--- EXERCISE DATA ---
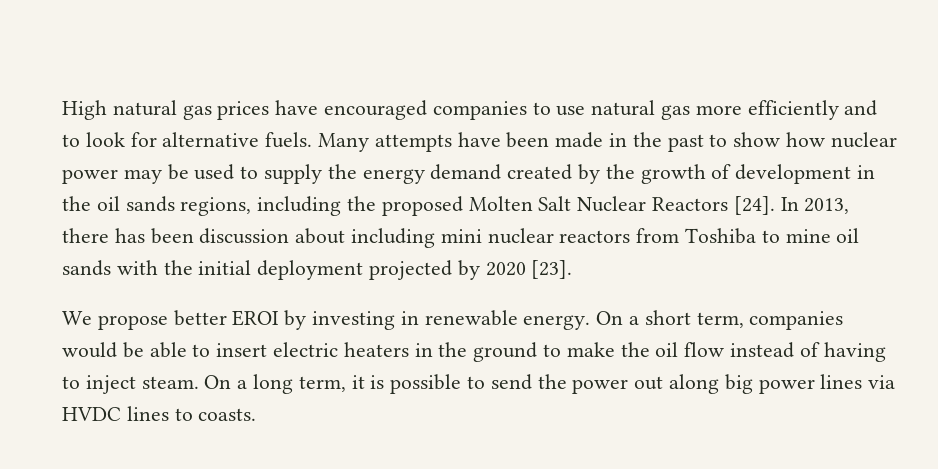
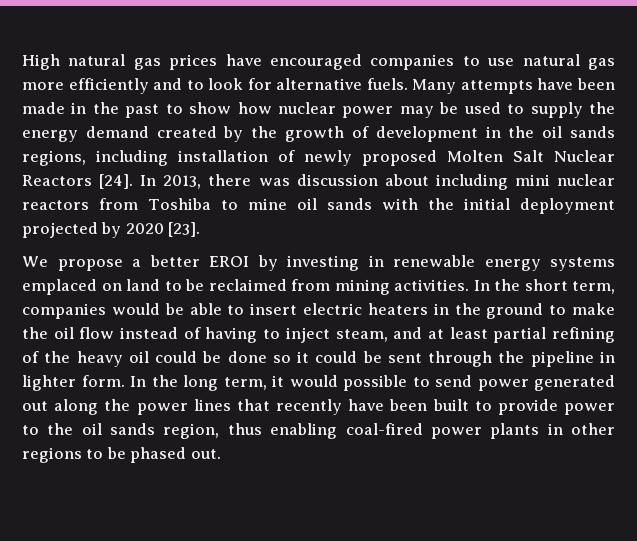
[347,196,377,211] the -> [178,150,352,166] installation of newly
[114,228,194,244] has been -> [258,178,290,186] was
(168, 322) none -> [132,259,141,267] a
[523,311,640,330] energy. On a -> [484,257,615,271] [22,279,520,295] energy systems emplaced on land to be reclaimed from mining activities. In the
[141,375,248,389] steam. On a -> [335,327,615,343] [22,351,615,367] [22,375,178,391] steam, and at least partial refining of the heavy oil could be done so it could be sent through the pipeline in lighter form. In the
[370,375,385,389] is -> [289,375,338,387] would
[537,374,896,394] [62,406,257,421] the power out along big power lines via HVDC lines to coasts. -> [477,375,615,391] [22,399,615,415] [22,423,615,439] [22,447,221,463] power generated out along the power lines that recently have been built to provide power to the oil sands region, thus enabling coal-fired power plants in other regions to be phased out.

==

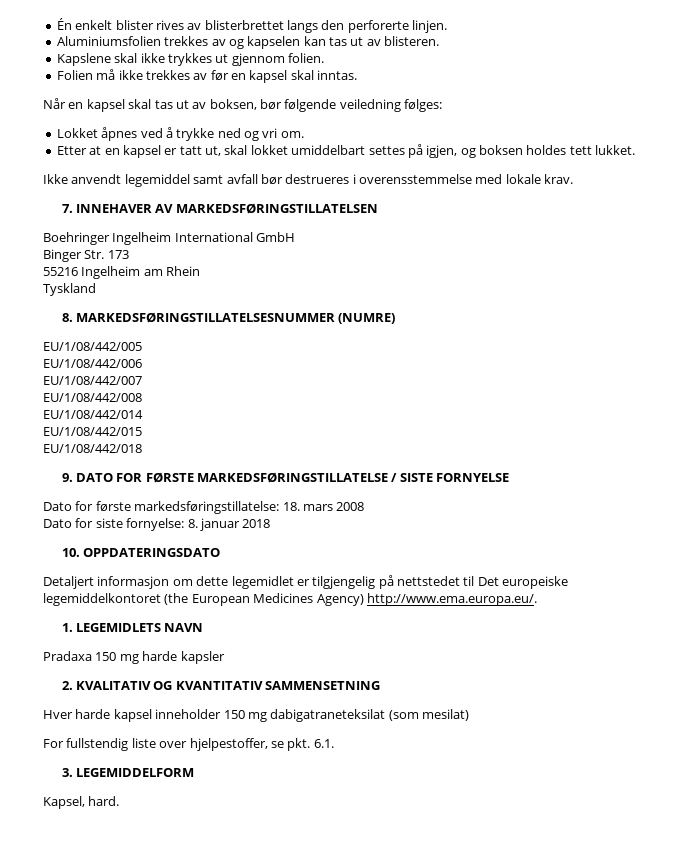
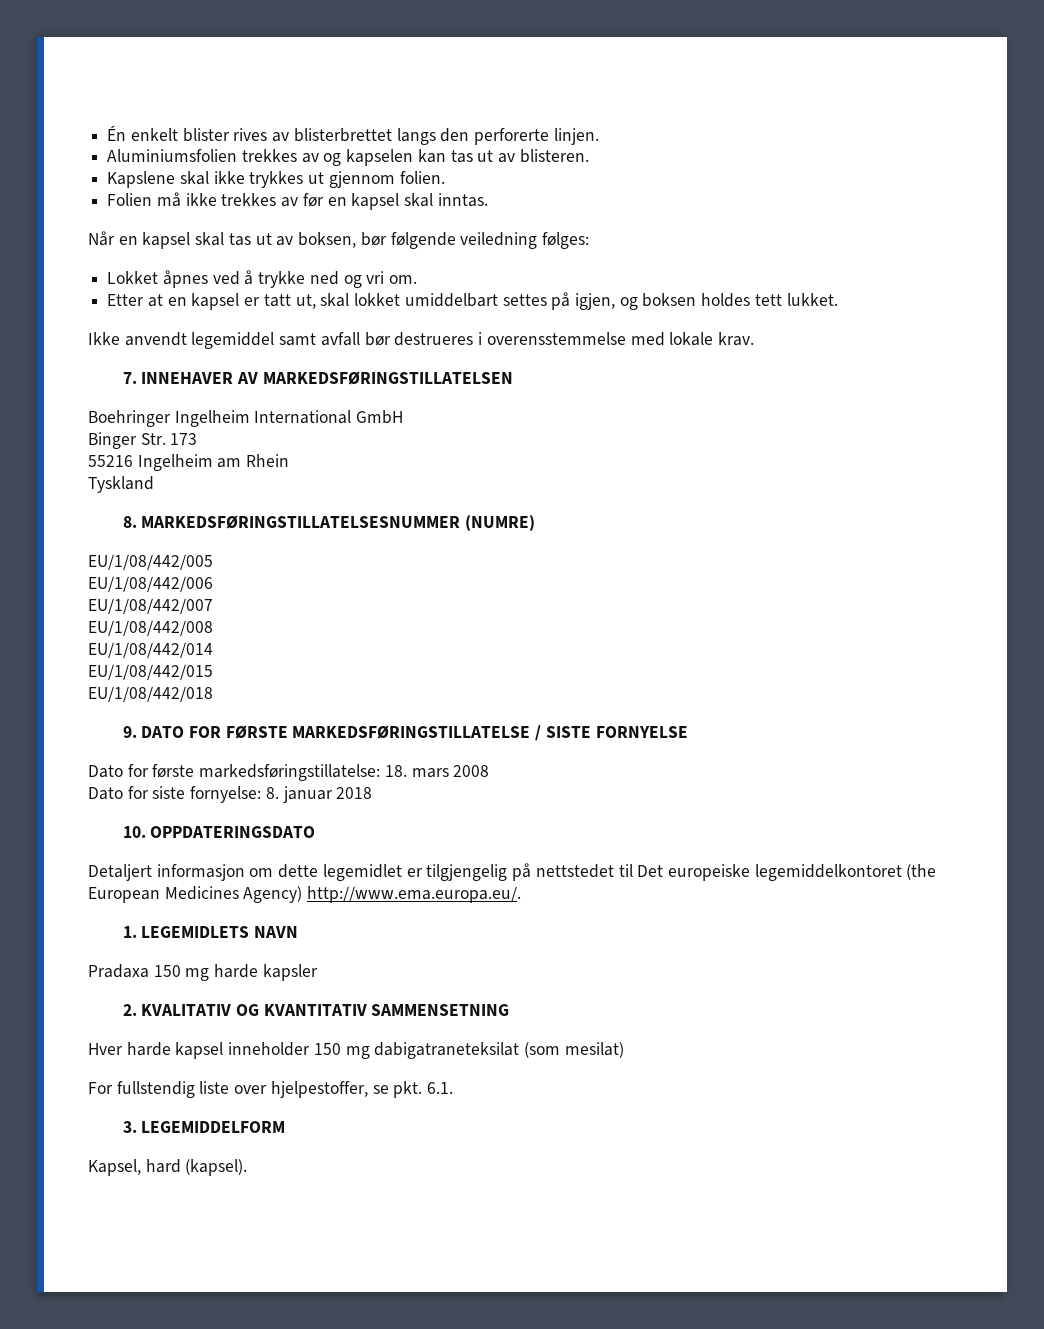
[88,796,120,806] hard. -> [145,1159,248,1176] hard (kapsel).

--- PROBLEM ---
Taking the entries above, print exactly the lines starting at the line with "[347,196,377,211] the ->" and ending at the line with "[523,311,640,330] energy. On", both included.

--- THE COMPLETED TASK ---
[347,196,377,211] the -> [178,150,352,166] installation of newly
[114,228,194,244] has been -> [258,178,290,186] was
(168, 322) none -> [132,259,141,267] a
[523,311,640,330] energy. On a -> [484,257,615,271] [22,279,520,295] energy systems emplaced on land to be reclaimed from mining activities. In the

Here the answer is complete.